Request: Scan the listing below for the word "empty", then copy each line that has it.

Stored data:
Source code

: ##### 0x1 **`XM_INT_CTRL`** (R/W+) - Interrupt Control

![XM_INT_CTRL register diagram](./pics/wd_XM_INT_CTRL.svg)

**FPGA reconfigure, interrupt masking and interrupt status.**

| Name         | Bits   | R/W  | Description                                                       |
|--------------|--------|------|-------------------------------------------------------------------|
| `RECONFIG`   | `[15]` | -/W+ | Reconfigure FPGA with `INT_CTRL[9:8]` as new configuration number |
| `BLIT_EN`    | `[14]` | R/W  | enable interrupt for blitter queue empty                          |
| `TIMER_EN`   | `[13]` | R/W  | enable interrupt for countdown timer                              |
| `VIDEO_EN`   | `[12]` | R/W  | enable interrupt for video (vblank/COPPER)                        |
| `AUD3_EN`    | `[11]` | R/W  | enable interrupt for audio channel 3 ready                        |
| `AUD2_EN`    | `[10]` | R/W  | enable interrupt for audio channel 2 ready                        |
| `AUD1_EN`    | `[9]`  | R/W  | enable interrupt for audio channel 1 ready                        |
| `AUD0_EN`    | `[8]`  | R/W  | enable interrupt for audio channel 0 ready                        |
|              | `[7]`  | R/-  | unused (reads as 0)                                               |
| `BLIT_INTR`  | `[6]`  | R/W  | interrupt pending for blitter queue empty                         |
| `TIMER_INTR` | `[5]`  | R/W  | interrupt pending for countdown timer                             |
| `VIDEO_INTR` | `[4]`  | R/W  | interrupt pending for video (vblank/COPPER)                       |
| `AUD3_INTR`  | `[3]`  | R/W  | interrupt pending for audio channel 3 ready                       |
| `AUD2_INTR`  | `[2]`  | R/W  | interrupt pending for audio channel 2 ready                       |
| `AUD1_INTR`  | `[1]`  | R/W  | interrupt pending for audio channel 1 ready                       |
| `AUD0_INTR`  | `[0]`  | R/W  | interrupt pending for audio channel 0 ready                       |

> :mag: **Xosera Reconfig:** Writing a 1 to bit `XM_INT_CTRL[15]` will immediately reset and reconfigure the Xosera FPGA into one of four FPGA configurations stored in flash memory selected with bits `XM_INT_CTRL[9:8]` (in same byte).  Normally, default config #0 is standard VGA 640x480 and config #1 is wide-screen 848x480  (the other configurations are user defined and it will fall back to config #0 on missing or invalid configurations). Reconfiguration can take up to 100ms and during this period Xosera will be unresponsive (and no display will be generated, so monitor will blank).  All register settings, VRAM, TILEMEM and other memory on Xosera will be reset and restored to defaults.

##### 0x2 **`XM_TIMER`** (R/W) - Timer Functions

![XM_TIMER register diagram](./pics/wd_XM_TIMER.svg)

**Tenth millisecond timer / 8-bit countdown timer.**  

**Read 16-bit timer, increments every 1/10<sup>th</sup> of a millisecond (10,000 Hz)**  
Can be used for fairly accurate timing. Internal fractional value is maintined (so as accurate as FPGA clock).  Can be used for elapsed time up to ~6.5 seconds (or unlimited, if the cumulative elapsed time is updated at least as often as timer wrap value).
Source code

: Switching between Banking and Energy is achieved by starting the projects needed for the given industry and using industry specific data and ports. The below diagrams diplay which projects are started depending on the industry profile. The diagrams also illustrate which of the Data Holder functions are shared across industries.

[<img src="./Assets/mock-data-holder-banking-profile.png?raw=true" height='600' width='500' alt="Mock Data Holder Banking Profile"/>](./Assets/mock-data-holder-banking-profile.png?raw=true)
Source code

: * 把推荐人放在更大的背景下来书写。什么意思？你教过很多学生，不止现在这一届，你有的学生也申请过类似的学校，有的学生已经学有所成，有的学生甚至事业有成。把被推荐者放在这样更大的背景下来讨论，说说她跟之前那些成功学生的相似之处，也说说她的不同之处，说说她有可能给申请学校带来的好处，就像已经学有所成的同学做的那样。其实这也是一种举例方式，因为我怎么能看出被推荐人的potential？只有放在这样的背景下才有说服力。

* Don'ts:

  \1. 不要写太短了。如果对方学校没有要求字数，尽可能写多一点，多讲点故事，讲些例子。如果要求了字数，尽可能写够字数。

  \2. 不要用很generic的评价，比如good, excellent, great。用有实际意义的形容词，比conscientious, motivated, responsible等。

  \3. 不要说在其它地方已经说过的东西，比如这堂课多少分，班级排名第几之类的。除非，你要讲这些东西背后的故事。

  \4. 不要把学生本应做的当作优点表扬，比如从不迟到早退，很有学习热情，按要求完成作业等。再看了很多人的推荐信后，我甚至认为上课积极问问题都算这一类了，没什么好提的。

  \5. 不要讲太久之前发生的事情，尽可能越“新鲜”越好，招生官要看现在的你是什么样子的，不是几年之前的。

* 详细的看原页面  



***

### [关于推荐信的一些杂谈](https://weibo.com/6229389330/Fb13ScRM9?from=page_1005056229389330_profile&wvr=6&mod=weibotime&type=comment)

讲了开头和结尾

Result of the exercise:
| `BLIT_EN`    | `[14]` | R/W  | enable interrupt for blitter queue empty                          |
| `BLIT_INTR`  | `[6]`  | R/W  | interrupt pending for blitter queue empty                         |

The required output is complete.